● Recorded information:
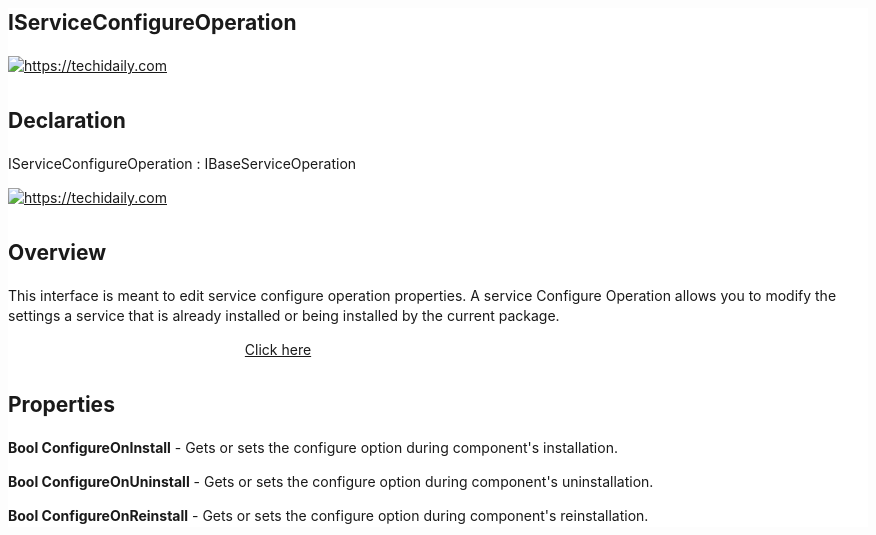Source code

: ## IServiceConfigureOperation


<a href="https://aligracehair.sjv.io/c/5597632/2135351/19272" target="_top" id="2135351">
  <img src="//a.impactradius-go.com/display-ad/19272-2135351" border="0" alt="https://techidaily.com" width="125" height="90"/>
</a>
<img height="0" width="0" src="https://aligracehair.sjv.io/i/5597632/2135351/19272" style="position:absolute;visibility:hidden;" border="0" />


## Declaration

IServiceConfigureOperation : IBaseServiceOperation


<a href="https://malaysia-healthcare-travel-council.pxf.io/c/5597632/1576474/17382" target="_top" id="1576474">
  <img src="//a.impactradius-go.com/display-ad/17382-1576474" border="0" alt="https://techidaily.com" width="160" height="90"/>
</a>
<img height="0" width="0" src="https://malaysia-healthcare-travel-council.pxf.io/i/5597632/1576474/17382" style="position:absolute;visibility:hidden;" border="0" />


## Overview

This interface is meant to edit service configure operation properties. A service Configure Operation allows you to modify the settings a service that is already installed or being installed by the current package. 


<span id="1793213">
					<video width="864" height="1296" style="cursor:pointer"
           poster="//a.impactradius-go.com/display-clicktoplayimage/1793213.png"
           onclick="if(!this.playClicked){this.play();this.setAttribute('controls',true);this.playClicked=true;}">
	   <source src="//a.impactradius-go.com/display-ad/19135-1793213">
	   <img src="//a.impactradius-go.com/display-clicktoplayimage/1793213.png" style="border: none; height: 100%; width: 100%; object-fit: contain">
	</video>
	<div style="width:540px;text-align:center"><a href="javascript:window.open(decodeURIComponent('https%3A%2F%2Ftinyland.pxf.io%2Fc%2F5597632%2F1793213%2F19135'), '_blank');void(0);">Click here</a></div>
</span>
<img height="0" width="0" src="https://imp.pxf.io/i/5597632/1793213/19135" style="position:absolute;visibility:hidden;" border="0" />


## Properties

**Bool ConfigureOnInstall** \- Gets or sets the configure option during component's installation. 

**Bool ConfigureOnUninstall** \- Gets or sets the configure option during component's uninstallation. 

**Bool ConfigureOnReinstall** \- Gets or sets the configure option during component's reinstallation. 
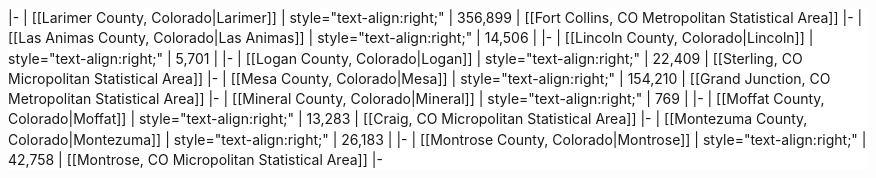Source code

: |-
| [[Larimer County, Colorado|Larimer]]
| style="text-align:right;" | 356,899
| [[Fort Collins, CO Metropolitan Statistical Area]]
|-
| [[Las Animas County, Colorado|Las Animas]]
| style="text-align:right;" | 14,506
|
|-
| [[Lincoln County, Colorado|Lincoln]]
| style="text-align:right;" | 5,701
|
|-
| [[Logan County, Colorado|Logan]]
| style="text-align:right;" | 22,409
| [[Sterling, CO Micropolitan Statistical Area]]
|-
| [[Mesa County, Colorado|Mesa]]
| style="text-align:right;" | 154,210
| [[Grand Junction, CO Metropolitan Statistical Area]]
|-
| [[Mineral County, Colorado|Mineral]]
| style="text-align:right;" | 769
|
|-
| [[Moffat County, Colorado|Moffat]]
| style="text-align:right;" | 13,283
| [[Craig, CO Micropolitan Statistical Area]]
|-
| [[Montezuma County, Colorado|Montezuma]]
| style="text-align:right;" | 26,183
|
|-
| [[Montrose County, Colorado|Montrose]]
| style="text-align:right;" | 42,758
| [[Montrose, CO Micropolitan Statistical Area]]
|-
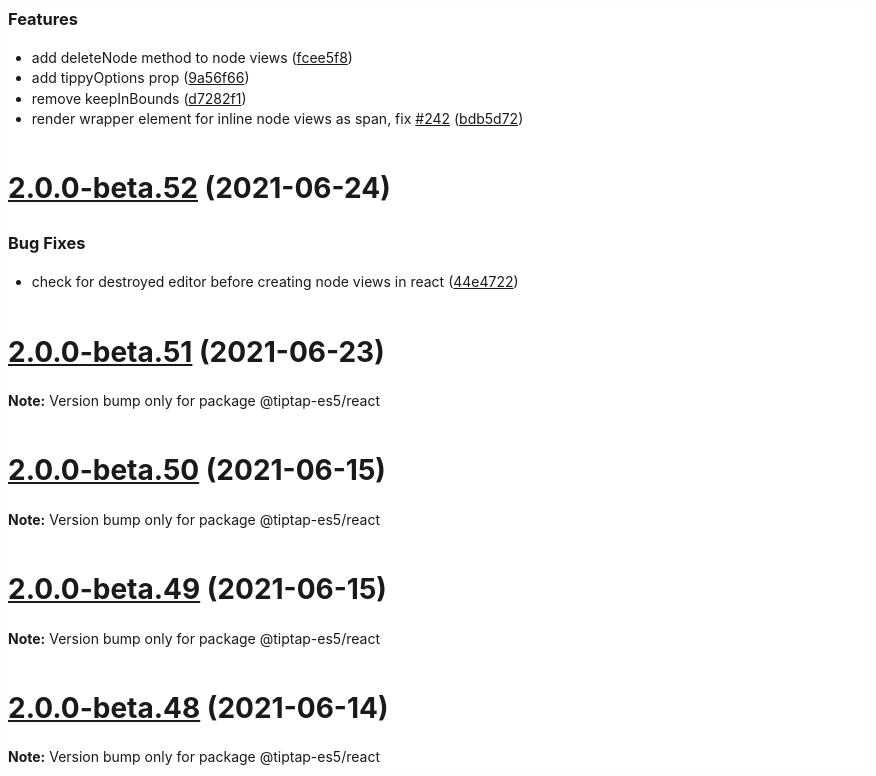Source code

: 
### Features

* add deleteNode method to node views ([fcee5f8](https://github.com/justame/tiptap/commit/fcee5f82c6a282191afe5c2cb83b9f5820af28dd))
* add tippyOptions prop ([9a56f66](https://github.com/justame/tiptap/commit/9a56f666a118ca7c59a6f1f67f40e6490e20d3b8))
* remove keepInBounds ([d7282f1](https://github.com/justame/tiptap/commit/d7282f168bc6cfae4e1630d14bb8462bc135b254))
* render wrapper element for inline node views as span, fix [#242](https://github.com/justame/tiptap/issues/242) ([bdb5d72](https://github.com/justame/tiptap/commit/bdb5d724956c0c757e29be38fb2c9dd85d8fd36b))





# [2.0.0-beta.52](https://github.com/ueberdosis/tiptap/compare/@tiptap-es5/react@2.0.0-beta.51...@tiptap-es5/react@2.0.0-beta.52) (2021-06-24)

### Bug Fixes

- check for destroyed editor before creating node views in react ([44e4722](https://github.com/ueberdosis/tiptap/commit/44e47222a03be60835d5058d01bc510e4cf31d60))

# [2.0.0-beta.51](https://github.com/ueberdosis/tiptap/compare/@tiptap-es5/react@2.0.0-beta.50...@tiptap-es5/react@2.0.0-beta.51) (2021-06-23)

**Note:** Version bump only for package @tiptap-es5/react

# [2.0.0-beta.50](https://github.com/ueberdosis/tiptap/compare/@tiptap-es5/react@2.0.0-beta.49...@tiptap-es5/react@2.0.0-beta.50) (2021-06-15)

**Note:** Version bump only for package @tiptap-es5/react

# [2.0.0-beta.49](https://github.com/ueberdosis/tiptap/compare/@tiptap-es5/react@2.0.0-beta.48...@tiptap-es5/react@2.0.0-beta.49) (2021-06-15)

**Note:** Version bump only for package @tiptap-es5/react

# [2.0.0-beta.48](https://github.com/ueberdosis/tiptap/compare/@tiptap-es5/react@2.0.0-beta.47...@tiptap-es5/react@2.0.0-beta.48) (2021-06-14)

**Note:** Version bump only for package @tiptap-es5/react
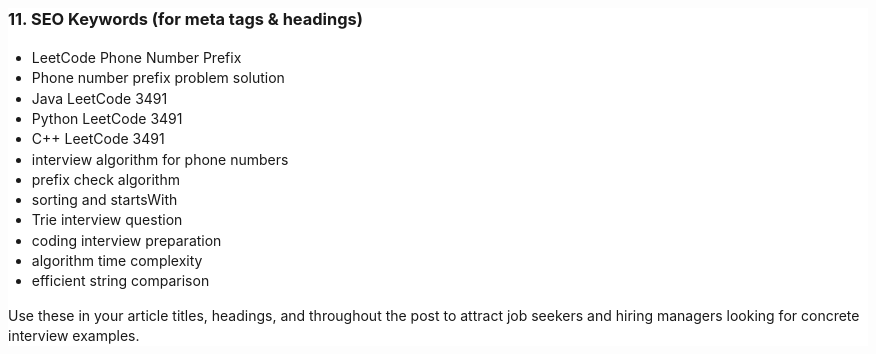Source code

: ### 11. SEO Keywords (for meta tags & headings)

- LeetCode Phone Number Prefix  
- Phone number prefix problem solution  
- Java LeetCode 3491  
- Python LeetCode 3491  
- C++ LeetCode 3491  
- interview algorithm for phone numbers  
- prefix check algorithm  
- sorting and startsWith  
- Trie interview question  
- coding interview preparation  
- algorithm time complexity  
- efficient string comparison  

Use these in your article titles, headings, and throughout the post to attract job seekers and hiring managers looking for concrete interview examples.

● Task goal:
Which of the lines above hold the word "headings"? Copy each one.

● Solution to the exercise:
: ### 11. SEO Keywords (for meta tags & headings)
Use these in your article titles, headings, and throughout the post to attract job seekers and hiring managers looking for concrete interview examples.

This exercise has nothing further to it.